Teachers approach this topic by first removing the pressure to ‘draw a picture.’ The goal is mark fluency, not realism. Use direct comparisons: place a 6B and a 2H side by side and ask students to press equally hard on scrap paper. Show them how the 6B leaves a thick, velvety mark while the 2H barely leaves a trace. Avoid rushing to finished pieces; instead, build confidence through short, focused exercises that isolate one variable at a time.

Successful learning looks like students confidently selecting tools and marks to match their intentions. They should describe why a hard pencil creates light lines and a soft pencil creates dark ones, and they should use smudging deliberately to build texture. You’ll see them step away from the page to compare their marks, showing they’re thinking about effects, not just filling space.

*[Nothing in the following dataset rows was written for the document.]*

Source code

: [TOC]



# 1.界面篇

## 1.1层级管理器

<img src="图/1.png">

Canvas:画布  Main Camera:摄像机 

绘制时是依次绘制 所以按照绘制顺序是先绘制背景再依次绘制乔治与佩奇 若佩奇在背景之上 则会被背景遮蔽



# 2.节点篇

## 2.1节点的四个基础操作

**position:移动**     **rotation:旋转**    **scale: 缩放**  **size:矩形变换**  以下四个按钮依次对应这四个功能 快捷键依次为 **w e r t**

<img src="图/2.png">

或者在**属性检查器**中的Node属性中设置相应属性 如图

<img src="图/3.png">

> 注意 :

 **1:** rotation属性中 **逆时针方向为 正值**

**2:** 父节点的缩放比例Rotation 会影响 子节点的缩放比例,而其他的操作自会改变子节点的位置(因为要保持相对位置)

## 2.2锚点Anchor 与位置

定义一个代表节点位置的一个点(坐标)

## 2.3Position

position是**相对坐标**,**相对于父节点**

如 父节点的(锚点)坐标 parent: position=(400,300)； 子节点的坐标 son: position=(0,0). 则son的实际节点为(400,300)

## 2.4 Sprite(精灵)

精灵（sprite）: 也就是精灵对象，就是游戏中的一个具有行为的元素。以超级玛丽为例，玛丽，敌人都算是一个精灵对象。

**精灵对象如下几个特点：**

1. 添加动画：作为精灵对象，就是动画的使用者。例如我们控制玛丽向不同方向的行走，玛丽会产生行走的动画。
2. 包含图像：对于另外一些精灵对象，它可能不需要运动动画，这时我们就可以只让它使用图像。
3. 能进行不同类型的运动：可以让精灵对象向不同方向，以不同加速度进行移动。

Watch Out for These Misconceptions

  • During The Graphite Challenge, watch for students who treat all pencils the same. They may press hard on an HB expecting a dark line.

    Set up a comparison station with two pencils: one HB and one 6B. Ask students to press equally hard on scrap paper and observe the difference. Guide them to label their charts with ‘light’ and ‘dark’ to reinforce the link between grade and effect.

  • During Charcoal vs Pencil, watch for students who try to draw fine details with the charcoal stick like it’s a pencil.

    Demonstrate how to hold the charcoal loosely for broad strokes and to use fingertips or a tissue to smudge for soft areas. Have them practice smudging on a scrap to see how marks can grow and soften, not just sharpen.